I want to talk about dreams as the cauldron of our subconscious, where our minds process the bits and pieces of our day into scenarios that twist through our sleep. Luxurious scapes, clandestine relationships, twisted corridors with monsters from our id, these are the denizens of our sleeping hours.
When we dream, sometimes we wake with decadent stretches and a purr, a grin on our face. Other times we sit bolt upright in bed clutching our blankets. Throughout the day, we revisit the dream, mulling it over in our head trying to find meaning in it, to use it to inform our day or to banish the tendrils of nightmare.

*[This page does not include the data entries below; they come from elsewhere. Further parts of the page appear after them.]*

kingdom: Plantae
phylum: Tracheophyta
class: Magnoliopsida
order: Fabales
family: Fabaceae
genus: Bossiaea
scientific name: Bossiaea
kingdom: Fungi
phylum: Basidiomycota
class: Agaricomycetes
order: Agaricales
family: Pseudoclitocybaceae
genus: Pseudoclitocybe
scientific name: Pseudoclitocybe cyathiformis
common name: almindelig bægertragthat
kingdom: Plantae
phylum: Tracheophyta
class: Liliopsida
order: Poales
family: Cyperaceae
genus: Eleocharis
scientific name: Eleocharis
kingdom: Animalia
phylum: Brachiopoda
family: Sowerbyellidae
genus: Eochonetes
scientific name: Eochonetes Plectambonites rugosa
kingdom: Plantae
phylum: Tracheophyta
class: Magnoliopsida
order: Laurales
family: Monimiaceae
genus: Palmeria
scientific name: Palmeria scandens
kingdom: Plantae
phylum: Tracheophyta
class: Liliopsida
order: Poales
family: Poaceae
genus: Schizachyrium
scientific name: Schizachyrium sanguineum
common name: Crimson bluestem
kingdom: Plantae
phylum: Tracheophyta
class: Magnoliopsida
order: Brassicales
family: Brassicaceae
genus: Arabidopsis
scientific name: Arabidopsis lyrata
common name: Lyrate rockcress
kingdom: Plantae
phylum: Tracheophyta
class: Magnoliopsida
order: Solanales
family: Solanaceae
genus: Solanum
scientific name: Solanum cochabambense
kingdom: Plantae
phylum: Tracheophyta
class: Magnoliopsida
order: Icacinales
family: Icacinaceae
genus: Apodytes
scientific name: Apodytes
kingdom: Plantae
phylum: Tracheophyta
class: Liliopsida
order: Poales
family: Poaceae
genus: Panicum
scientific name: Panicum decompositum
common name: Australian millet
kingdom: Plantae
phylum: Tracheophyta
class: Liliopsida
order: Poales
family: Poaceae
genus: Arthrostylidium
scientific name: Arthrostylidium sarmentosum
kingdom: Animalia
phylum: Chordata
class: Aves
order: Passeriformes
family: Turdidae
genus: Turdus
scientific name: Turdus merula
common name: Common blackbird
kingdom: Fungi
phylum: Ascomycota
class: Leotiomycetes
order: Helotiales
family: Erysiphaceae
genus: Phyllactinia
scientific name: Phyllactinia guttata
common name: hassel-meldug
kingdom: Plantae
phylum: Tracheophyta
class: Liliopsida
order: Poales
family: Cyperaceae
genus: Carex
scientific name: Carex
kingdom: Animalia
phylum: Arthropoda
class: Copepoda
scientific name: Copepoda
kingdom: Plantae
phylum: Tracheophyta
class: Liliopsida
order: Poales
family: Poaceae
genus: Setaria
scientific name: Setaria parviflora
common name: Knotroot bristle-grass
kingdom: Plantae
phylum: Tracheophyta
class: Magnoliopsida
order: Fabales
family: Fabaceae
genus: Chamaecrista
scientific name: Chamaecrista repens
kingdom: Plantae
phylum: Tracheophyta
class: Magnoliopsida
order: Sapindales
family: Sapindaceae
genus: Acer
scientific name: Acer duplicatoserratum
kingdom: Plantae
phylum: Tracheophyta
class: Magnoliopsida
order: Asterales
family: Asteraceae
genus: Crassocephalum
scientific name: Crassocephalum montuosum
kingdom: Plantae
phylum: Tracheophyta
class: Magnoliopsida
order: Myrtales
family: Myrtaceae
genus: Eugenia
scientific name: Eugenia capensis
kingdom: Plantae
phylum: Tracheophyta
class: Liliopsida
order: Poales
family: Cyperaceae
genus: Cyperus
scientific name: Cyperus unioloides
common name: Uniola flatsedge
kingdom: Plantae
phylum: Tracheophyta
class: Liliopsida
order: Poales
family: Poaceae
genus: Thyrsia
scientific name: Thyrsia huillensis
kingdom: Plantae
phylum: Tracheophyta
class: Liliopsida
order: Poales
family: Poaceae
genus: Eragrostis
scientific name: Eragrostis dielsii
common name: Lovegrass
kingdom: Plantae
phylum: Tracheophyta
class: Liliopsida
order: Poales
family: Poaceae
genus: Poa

Or to harness its power in a story. Many years ago, I suffered through a kidney infection for a few days, spending much of the time asleep. I spent the time in dreams -- in one long dream that passed for hours, where I found myself in a desert commune after the experiment called the United States had crumbled into city-states. The contrast between the strife outside and the people who pledged to peace, and the hope that peace lent to those the peaceful folk encountered, stayed with me when I woke, as did the relationship between myself as protagonist and a member of the commune.
I wrote what I could remember, the bare bones of a couple scenes, too long for a short story and too sketchy for a novel. I didn't write novels back then, feeling overwhelmed by all the words needed.
This spring, after four or five novels under my belt, I revisited that dream with all its dread and promise. I was ready for the dream, for its message, for all its words.
The book, some seventy-thousand words long, waits for its developmental edit. Sometimes we manifest dreams into reality, one way or another.